- [TASK DIRECTIONS] Once the pictures have been set aside, copy every remaining entry exactly.

==================================================

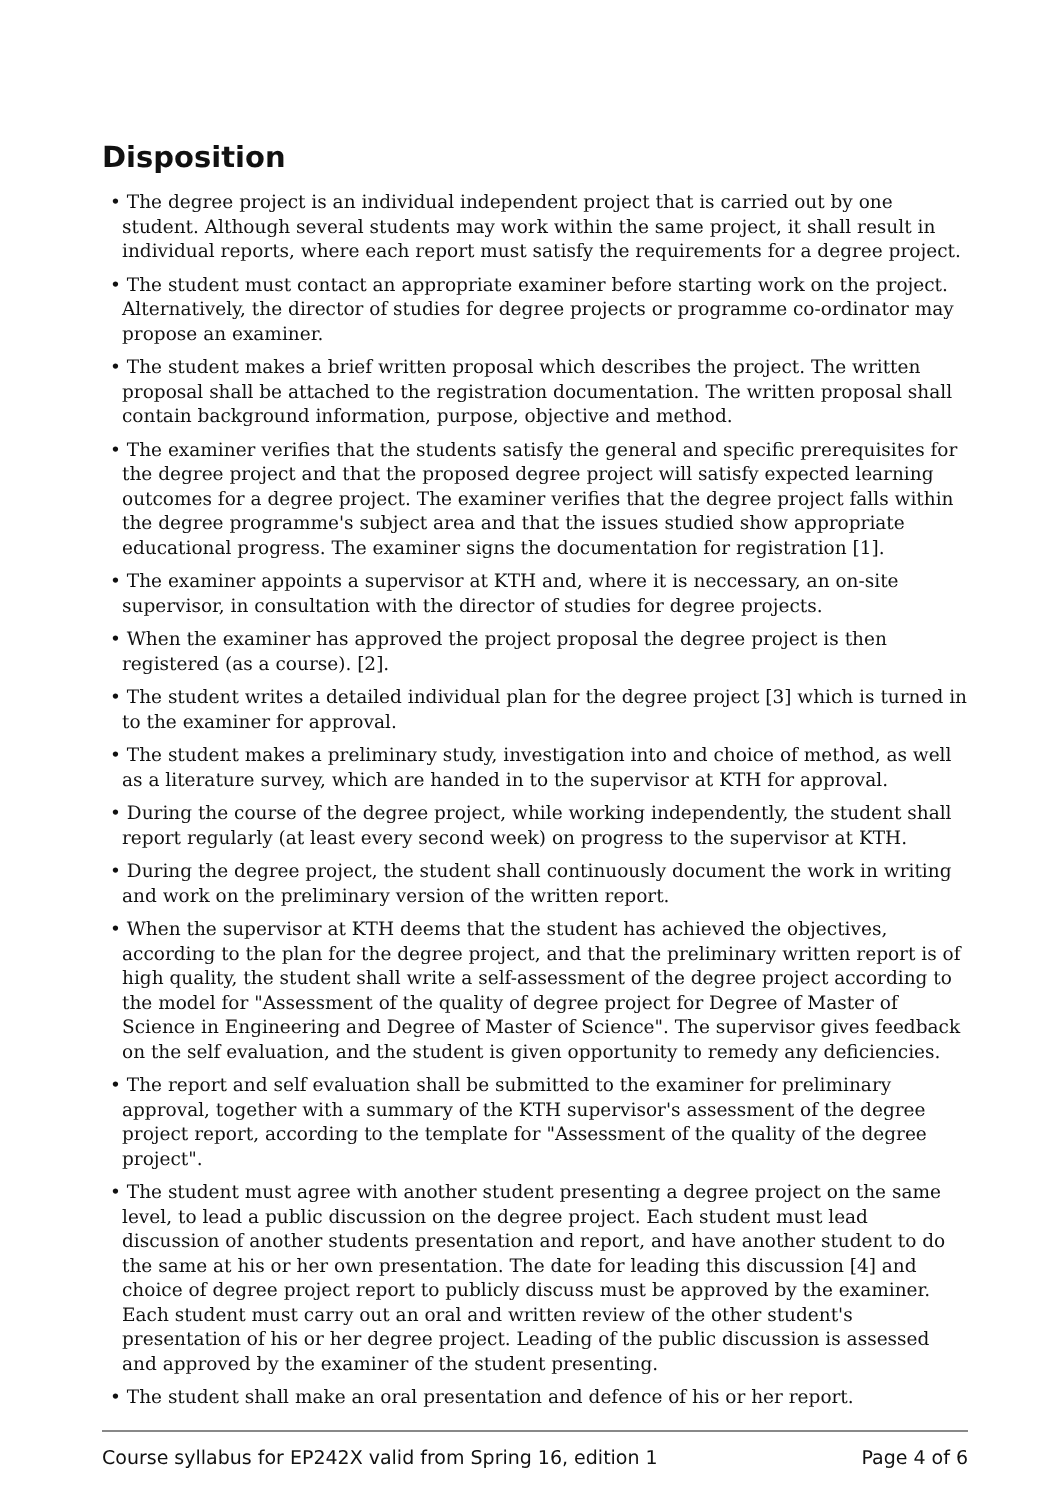Disposition
• The degree project is an individual independent project that is carried out by one student. Although several students may work within the same project, it shall result in individual reports, where each report must satisfy the requirements for a degree project.
• The student must contact an appropriate examiner before starting work on the project. Alternatively, the director of studies for degree projects or programme co-ordinator may propose an examiner.
• The student makes a brief written proposal which describes the project. The written proposal shall be attached to the registration documentation. The written proposal shall contain background information, purpose, objective and method.
• The examiner verifies that the students satisfy the general and specific prerequisites for the degree project and that the proposed degree project will satisfy expected learning outcomes for a degree project. The examiner verifies that the degree project falls within the degree programme's subject area and that the issues studied show appropriate educational progress. The examiner signs the documentation for registration [1].
• The examiner appoints a supervisor at KTH and, where it is neccessary, an on-site supervisor, in consultation with the director of studies for degree projects.
• When the examiner has approved the project proposal the degree project is then registered (as a course). [2].
• The student writes a detailed individual plan for the degree project [3] which is turned in to the examiner for approval.
• The student makes a preliminary study, investigation into and choice of method, as well as a literature survey, which are handed in to the supervisor at KTH for approval.
• During the course of the degree project, while working independently, the student shall report regularly (at least every second week) on progress to the supervisor at KTH.
• During the degree project, the student shall continuously document the work in writing and work on the preliminary version of the written report.
• When the supervisor at KTH deems that the student has achieved the objectives, according to the plan for the degree project, and that the preliminary written report is of high quality, the student shall write a self-assessment of the degree project according to the model for "Assessment of the quality of degree project for Degree of Master of Science in Engineering and Degree of Master of Science". The supervisor gives feedback on the self evaluation, and the student is given opportunity to remedy any deficiencies.
• The report and self evaluation shall be submitted to the examiner for preliminary approval, together with a summary of the KTH supervisor's assessment of the degree project report, according to the template for "Assessment of the quality of the degree project".
• The student must agree with another student presenting a degree project on the same level, to lead a public discussion on the degree project. Each student must lead discussion of another students presentation and report, and have another student to do the same at his or her own presentation. The date for leading this discussion [4] and choice of degree project report to publicly discuss must be approved by the examiner. Each student must carry out an oral and written review of the other student's presentation of his or her degree project. Leading of the public discussion is assessed and approved by the examiner of the student presenting.
• The student shall make an oral presentation and defence of his or her report.
Course syllabus for EP242X valid from Spring 16, edition 1 Page 4 of 6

==================================================

- [ANSWER SPACE]
Disposition
• The degree project is an individual independent project that is carried out by one student. Although several students may work within the same project, it shall result in individual reports, where each report must satisfy the requirements for a degree project.
• The student must contact an appropriate examiner before starting work on the project. Alternatively, the director of studies for degree projects or programme co-ordinator may propose an examiner.
• The student makes a brief written proposal which describes the project. The written proposal shall be attached to the registration documentation. The written proposal shall contain background information, purpose, objective and method.
• The examiner verifies that the students satisfy the general and specific prerequisites for the degree project and that the proposed degree project will satisfy expected learning outcomes for a degree project. The examiner verifies that the degree project falls within the degree programme's subject area and that the issues studied show appropriate educational progress. The examiner signs the documentation for registration [1].
• The examiner appoints a supervisor at KTH and, where it is neccessary, an on-site supervisor, in consultation with the director of studies for degree projects.
• When the examiner has approved the project proposal the degree project is then registered (as a course). [2].
• The student writes a detailed individual plan for the degree project [3] which is turned in to the examiner for approval.
• The student makes a preliminary study, investigation into and choice of method, as well as a literature survey, which are handed in to the supervisor at KTH for approval.
• During the course of the degree project, while working independently, the student shall report regularly (at least every second week) on progress to the supervisor at KTH.
• During the degree project, the student shall continuously document the work in writing and work on the preliminary version of the written report.
• When the supervisor at KTH deems that the student has achieved the objectives, according to the plan for the degree project, and that the preliminary written report is of high quality, the student shall write a self-assessment of the degree project according to the model for "Assessment of the quality of degree project for Degree of Master of Science in Engineering and Degree of Master of Science". The supervisor gives feedback on the self evaluation, and the student is given opportunity to remedy any deficiencies.
• The report and self evaluation shall be submitted to the examiner for preliminary approval, together with a summary of the KTH supervisor's assessment of the degree project report, according to the template for "Assessment of the quality of the degree project".
• The student must agree with another student presenting a degree project on the same level, to lead a public discussion on the degree project. Each student must lead discussion of another students presentation and report, and have another student to do the same at his or her own presentation. The date for leading this discussion [4] and choice of degree project report to publicly discuss must be approved by the examiner. Each student must carry out an oral and written review of the other student's presentation of his or her degree project. Leading of the public discussion is assessed and approved by the examiner of the student presenting.
• The student shall make an oral presentation and defence of his or her report.
Course syllabus for EP242X valid from Spring 16, edition 1 Page 4 of 6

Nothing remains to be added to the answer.